The food is also eerily similar. The residents of both Hawaii and Iceland are proud meat eaters, and you won’t have to look far for a decent roast beast or seafood plate in either place. Of course the local flavorings are unique to each, and you might have a bit of difficulty finding fresh mango and pineapple in Reykjavík. But then again you’re not likely to find reindeer meat in Hawaii either. Despite the differences, I do believe the locals from either island would be happy to eat the food of the other.
Comparing the weather of Iceland to the weather in Hawaii is a bit more of a stretch, but the tall mountain peaks on both islands are large enough to affect the weather in the same way. There’s always something magical about seeing misty fog and rain hugging rugged mountaintops off in the distance.

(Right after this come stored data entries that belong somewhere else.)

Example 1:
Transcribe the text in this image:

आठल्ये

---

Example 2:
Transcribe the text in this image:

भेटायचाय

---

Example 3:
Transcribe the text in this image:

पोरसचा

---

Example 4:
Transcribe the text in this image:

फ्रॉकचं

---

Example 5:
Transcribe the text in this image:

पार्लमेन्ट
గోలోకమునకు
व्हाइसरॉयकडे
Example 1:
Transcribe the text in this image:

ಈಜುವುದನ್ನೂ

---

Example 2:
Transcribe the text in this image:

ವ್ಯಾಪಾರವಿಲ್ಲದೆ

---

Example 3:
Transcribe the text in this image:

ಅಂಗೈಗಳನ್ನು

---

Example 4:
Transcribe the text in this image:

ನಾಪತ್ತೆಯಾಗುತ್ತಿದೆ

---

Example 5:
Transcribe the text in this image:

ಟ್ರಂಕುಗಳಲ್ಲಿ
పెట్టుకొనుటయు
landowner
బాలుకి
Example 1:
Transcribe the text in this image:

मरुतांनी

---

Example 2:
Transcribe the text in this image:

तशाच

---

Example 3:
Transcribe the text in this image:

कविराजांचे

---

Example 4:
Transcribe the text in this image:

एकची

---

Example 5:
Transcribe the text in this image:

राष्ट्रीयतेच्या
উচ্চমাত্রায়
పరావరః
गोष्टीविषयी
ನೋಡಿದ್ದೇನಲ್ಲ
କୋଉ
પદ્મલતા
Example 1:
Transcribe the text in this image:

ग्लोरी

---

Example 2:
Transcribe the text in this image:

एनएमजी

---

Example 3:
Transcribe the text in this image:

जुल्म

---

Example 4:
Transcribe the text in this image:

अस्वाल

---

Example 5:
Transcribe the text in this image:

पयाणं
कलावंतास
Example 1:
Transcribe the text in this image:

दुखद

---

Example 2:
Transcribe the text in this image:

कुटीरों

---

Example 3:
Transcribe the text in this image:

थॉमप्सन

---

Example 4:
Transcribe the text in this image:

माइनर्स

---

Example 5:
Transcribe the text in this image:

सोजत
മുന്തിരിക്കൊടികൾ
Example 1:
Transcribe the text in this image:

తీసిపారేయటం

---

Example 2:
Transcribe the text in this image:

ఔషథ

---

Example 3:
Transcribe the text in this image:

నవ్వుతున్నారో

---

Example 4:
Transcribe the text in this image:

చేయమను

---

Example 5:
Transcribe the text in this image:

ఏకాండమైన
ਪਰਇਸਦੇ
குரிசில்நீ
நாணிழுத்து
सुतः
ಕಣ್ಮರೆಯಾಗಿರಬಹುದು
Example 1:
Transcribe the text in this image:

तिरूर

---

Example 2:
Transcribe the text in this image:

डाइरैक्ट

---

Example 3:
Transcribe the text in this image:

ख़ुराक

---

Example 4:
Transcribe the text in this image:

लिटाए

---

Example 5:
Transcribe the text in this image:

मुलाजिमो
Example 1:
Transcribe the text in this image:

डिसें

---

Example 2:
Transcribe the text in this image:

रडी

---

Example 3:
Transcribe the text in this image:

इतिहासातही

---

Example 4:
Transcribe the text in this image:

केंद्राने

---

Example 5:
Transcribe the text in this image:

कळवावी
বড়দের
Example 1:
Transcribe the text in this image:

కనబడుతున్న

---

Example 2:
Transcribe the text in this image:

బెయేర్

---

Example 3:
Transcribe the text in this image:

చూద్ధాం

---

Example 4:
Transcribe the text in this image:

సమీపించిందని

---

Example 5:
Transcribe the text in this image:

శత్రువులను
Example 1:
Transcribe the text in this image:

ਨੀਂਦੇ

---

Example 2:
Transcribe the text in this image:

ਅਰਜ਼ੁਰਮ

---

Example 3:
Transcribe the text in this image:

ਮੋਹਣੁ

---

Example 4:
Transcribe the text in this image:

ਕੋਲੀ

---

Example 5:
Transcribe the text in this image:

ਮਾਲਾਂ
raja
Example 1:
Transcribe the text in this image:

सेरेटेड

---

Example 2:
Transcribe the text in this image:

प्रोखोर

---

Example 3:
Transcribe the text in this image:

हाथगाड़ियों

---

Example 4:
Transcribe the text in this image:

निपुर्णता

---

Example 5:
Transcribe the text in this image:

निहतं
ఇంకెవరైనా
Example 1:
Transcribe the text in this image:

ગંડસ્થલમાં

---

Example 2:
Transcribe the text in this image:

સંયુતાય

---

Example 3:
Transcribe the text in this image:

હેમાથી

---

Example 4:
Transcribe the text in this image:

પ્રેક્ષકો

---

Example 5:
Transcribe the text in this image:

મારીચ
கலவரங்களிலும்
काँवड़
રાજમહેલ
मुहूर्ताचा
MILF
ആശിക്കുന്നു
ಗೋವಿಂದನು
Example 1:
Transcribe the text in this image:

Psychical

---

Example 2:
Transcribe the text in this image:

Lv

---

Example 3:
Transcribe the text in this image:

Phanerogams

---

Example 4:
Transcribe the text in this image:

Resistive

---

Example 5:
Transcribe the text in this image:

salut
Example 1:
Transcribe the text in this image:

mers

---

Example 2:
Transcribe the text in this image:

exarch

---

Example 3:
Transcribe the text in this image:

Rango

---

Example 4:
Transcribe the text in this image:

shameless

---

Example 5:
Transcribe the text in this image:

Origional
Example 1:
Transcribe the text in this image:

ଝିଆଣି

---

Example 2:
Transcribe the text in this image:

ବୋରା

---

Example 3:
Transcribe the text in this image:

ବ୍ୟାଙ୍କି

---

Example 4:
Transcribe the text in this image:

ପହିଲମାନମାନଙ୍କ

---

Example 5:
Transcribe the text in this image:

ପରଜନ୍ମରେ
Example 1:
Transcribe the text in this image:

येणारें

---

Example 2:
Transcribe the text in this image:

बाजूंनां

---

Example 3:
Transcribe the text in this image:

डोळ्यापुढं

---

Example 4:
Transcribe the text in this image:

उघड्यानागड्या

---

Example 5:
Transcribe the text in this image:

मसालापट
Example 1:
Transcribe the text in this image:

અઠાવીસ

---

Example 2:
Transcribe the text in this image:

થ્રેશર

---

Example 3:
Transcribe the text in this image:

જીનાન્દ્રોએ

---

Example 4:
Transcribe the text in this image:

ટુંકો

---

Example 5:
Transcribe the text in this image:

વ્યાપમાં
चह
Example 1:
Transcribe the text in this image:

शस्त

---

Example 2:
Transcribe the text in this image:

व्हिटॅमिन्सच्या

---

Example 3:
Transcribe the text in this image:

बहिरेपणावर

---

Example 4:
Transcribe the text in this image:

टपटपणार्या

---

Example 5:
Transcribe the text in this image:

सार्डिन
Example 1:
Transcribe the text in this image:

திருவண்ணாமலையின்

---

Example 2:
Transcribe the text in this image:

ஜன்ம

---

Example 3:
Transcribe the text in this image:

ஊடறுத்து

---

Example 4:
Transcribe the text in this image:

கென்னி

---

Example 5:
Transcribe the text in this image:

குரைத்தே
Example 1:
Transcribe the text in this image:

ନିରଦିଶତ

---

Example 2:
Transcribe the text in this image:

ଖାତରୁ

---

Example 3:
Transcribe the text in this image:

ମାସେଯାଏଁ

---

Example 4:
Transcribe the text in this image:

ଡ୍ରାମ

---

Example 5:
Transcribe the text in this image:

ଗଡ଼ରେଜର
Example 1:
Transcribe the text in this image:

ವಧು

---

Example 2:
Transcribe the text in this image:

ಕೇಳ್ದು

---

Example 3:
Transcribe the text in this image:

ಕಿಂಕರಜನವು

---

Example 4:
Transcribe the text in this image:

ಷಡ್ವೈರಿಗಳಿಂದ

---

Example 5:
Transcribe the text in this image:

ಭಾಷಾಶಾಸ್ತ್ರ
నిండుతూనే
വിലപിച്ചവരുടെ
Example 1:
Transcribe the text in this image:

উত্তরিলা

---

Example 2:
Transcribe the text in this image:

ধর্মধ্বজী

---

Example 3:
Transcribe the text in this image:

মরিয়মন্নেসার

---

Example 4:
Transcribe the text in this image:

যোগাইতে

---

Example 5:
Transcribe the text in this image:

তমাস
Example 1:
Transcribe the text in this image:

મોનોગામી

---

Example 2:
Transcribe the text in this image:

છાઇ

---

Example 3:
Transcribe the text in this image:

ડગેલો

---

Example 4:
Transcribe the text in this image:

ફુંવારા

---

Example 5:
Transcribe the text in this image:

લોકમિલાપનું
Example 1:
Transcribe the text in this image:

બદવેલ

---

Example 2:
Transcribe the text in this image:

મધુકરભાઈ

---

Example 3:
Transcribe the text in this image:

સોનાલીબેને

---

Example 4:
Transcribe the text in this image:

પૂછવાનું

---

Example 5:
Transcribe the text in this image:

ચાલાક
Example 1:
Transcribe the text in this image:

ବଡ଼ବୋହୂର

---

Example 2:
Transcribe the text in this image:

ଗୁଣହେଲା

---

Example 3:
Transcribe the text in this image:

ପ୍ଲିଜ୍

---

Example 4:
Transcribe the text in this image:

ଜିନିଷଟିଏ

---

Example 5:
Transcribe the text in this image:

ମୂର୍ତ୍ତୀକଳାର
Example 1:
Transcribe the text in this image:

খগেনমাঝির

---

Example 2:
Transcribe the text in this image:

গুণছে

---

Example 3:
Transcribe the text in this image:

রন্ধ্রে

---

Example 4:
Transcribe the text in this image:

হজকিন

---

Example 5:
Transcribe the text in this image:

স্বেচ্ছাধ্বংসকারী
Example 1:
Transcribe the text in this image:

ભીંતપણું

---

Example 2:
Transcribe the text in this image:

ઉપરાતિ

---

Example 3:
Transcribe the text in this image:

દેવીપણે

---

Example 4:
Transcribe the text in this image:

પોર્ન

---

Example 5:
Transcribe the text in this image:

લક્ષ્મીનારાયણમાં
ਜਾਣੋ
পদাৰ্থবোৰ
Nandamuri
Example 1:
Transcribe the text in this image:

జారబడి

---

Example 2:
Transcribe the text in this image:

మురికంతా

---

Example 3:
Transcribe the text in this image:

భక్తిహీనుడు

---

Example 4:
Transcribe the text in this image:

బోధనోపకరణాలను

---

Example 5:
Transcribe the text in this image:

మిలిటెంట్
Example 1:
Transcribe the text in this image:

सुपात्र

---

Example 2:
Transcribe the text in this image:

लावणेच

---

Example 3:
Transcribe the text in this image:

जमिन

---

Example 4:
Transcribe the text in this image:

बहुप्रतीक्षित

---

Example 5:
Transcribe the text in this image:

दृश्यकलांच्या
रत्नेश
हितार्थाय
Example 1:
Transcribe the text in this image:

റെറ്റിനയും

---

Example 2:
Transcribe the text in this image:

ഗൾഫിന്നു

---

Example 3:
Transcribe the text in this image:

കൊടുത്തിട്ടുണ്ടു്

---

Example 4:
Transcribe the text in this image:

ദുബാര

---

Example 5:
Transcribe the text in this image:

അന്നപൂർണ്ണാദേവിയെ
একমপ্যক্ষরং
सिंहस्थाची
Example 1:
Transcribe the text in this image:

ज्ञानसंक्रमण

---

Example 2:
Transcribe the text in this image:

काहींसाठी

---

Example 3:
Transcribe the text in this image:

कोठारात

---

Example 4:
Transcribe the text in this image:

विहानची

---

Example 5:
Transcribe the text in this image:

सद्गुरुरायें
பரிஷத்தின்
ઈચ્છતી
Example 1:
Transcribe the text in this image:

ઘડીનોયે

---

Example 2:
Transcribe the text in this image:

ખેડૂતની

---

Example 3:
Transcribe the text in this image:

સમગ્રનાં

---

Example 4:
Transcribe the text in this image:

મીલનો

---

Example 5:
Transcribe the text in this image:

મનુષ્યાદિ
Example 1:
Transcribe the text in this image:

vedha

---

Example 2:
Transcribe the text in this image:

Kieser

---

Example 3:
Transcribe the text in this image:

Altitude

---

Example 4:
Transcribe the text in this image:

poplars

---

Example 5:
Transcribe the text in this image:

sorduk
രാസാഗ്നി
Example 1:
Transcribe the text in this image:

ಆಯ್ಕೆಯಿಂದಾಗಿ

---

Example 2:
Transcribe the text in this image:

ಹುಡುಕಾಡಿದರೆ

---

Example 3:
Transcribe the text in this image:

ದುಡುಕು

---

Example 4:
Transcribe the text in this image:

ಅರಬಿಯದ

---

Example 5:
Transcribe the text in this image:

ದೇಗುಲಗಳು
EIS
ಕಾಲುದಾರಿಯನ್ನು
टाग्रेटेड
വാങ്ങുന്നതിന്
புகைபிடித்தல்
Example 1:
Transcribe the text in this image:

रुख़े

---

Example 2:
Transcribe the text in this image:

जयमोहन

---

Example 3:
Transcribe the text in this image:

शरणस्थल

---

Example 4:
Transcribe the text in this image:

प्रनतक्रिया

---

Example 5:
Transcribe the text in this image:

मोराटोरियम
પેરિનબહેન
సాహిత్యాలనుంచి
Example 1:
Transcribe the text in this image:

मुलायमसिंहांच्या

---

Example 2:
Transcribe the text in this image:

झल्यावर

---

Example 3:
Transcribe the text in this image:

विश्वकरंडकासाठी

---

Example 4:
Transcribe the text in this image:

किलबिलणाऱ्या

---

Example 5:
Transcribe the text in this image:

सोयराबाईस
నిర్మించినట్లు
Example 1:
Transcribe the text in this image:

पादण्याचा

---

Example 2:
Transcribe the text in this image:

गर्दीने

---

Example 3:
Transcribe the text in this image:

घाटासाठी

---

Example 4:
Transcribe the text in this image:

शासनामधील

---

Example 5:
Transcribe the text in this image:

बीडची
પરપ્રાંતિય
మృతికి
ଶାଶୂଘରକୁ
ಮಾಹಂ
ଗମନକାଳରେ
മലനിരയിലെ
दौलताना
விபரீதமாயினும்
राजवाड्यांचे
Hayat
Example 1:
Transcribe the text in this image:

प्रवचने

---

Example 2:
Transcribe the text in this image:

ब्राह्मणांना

No, you’re not going to freeze to death in Iceland in the middle of October
Don’t let the word “ice” in Iceland fool you. I’m actually quite disappointed to tell you that I didn’t even see one crystal of natural of ice during my three day stay. The temperature in Reykjavík was hovering just above freezing the entire time, and the only precipitation that I did see was rain. Quite a lot of it actually, and much of it was horizontal thanks to the high winds.
I had never in my life ventured this far north of the Equator so late in the year and I honestly didn’t know what to expect. All I had were visions of ice hotels for accommodations and dogsled teams as the primary mode of transportation – if I’m being honest, that’s kind of something that I have to be in the right mindset for. It’s not easy to get me (a warm weather guy) to that level!
Anyway, the point of this entire post is just to let you know that traveling to Iceland in the middle of October is not a completely stupid idea and this trip worked out pretty well for me actually. Everything is open, the shops and stores are thriving, and the weather is fairly decent if you don’t mind a little rain.
Is October the best month to go to Iceland? Not by a long shot! It’s such a unique place that it’d be foolish not to experience it in both of it’s amazing extremes. Go in the middle of January if you want to experience a winter wonderland of glaciers, ice hotels, and cold temperatures brutal enough to flash-freeze any exposed skin solid in seconds. The summertime is when you want to go for outdoor activities such as hiking and camping.
October isn’t all that bad though – you’ll likely get really good deals on airfare (just as I did), and you’ll still get to experience much of what Iceland has to offer. Not totally everything, but enough to say that you’ve seen the place and got a really good sense of what it’s all about.